Task brief:
Lay out the stretch of rows from the one containing "genus: Broussonetia" through the end of the rows as a two-column CSV headed "field" and "value", with one line per row. Put each row's text under "field" and its answer under "value", wrap every field in double quotes, and turn any line breaks into spaces.

== Entries ==

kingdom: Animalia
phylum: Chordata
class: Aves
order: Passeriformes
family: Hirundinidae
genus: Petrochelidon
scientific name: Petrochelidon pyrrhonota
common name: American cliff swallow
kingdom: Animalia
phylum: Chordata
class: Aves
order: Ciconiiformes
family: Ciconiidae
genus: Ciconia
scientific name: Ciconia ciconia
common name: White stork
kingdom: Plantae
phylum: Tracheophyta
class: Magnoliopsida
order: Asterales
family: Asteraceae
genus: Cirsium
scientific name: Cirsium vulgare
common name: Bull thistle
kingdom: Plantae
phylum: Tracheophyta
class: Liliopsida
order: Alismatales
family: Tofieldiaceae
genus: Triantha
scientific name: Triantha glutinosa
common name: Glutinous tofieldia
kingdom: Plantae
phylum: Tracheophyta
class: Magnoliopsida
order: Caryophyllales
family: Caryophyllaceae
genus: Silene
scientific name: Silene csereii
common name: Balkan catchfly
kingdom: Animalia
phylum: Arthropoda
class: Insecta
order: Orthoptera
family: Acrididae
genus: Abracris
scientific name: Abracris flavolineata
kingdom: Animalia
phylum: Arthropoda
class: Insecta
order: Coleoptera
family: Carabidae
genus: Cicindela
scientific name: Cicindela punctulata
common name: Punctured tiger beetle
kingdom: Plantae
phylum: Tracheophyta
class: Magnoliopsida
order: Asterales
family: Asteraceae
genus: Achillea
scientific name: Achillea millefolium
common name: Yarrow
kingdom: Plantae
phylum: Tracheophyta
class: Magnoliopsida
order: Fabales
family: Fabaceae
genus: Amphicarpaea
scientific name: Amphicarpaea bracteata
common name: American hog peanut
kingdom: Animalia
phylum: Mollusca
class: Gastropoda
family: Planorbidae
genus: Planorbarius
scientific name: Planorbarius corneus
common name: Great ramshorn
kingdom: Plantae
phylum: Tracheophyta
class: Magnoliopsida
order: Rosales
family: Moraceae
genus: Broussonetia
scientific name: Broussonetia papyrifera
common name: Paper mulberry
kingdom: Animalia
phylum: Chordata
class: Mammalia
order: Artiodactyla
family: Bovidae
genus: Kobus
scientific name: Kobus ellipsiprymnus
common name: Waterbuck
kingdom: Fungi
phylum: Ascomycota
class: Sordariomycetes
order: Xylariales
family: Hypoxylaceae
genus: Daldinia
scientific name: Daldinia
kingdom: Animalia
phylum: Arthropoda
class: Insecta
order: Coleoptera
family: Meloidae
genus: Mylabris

===

Solution to the problem:
field,value
"genus:","Broussonetia"
"scientific name:","Broussonetia papyrifera"
"common name:","Paper mulberry"
"kingdom:","Animalia"
"phylum:","Chordata"
"class:","Mammalia"
"order:","Artiodactyla"
"family:","Bovidae"
"genus:","Kobus"
"scientific name:","Kobus ellipsiprymnus"
"common name:","Waterbuck"
"kingdom:","Fungi"
"phylum:","Ascomycota"
"class:","Sordariomycetes"
"order:","Xylariales"
"family:","Hypoxylaceae"
"genus:","Daldinia"
"scientific name:","Daldinia"
"kingdom:","Animalia"
"phylum:","Arthropoda"
"class:","Insecta"
"order:","Coleoptera"
"family:","Meloidae"
"genus:","Mylabris"